キッサキシティの近くにあるエイチ湖の調査が、私に任された仕事だった。
調査自体は大した難度ではなかった。しかし、丁度訪れていた寒波は私を非常に困らせた。低温から大切な機材が故障する恐れがあったからだ。
プルートを連れて来なかったことを少しだけ後悔したが、しかし、私は実にうまくやったと思う。
予定よりも早く全工程が終了したので、下っ端たちに先にハクタイのアジトに帰るように命じたのが、今から二日前。
キッサキの街を更に北へ。道もない森をひたすら進んだシンオウの北端に、私はいた。
切り立った崖の下に広がる北の海は、ここよりも更に北の海から流れてきたという流氷に覆われていた。氷の海から吹き上げて来る突風が、私の睫毛を凍らせてゆく。

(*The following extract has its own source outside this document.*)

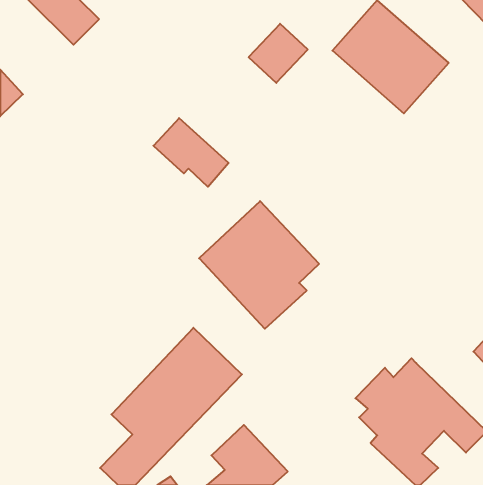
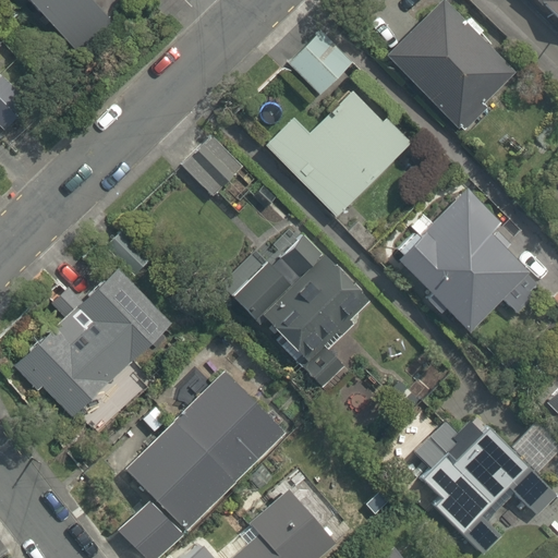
building: none -> [266,87,411,216]
building: none -> [389,173,544,333]
building: none -> [19,269,170,416]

私が初めてここを訪れたときから、この景色は変わらない。
アイスブルーの流氷は、昨日までの寒波を受けてその面を白銀に染めている。東の空が白み始めると同時に純白に光輝くその様子は、まるで私たちの行く先を明るく照らす銀河のようではありませんか?
「私は今、ここに、ギンガ団の未来を見ました」
雪を踏む鈍い音をたてて私の背後に立ったアカギ様にそう伝える。この純白の光がやがて消え去り、新しい春が訪れるように、私は新しい世界をつくるアカギ様の礎となるのだ。
「勝手な行動をとるな。お前がいなければ計画は進まない」
世界を動かすアカギ様の声が、キッサキの海に春を呼び込む。その神々しくもあたたかい声が、私の胸にも深く染み渡ってゆく。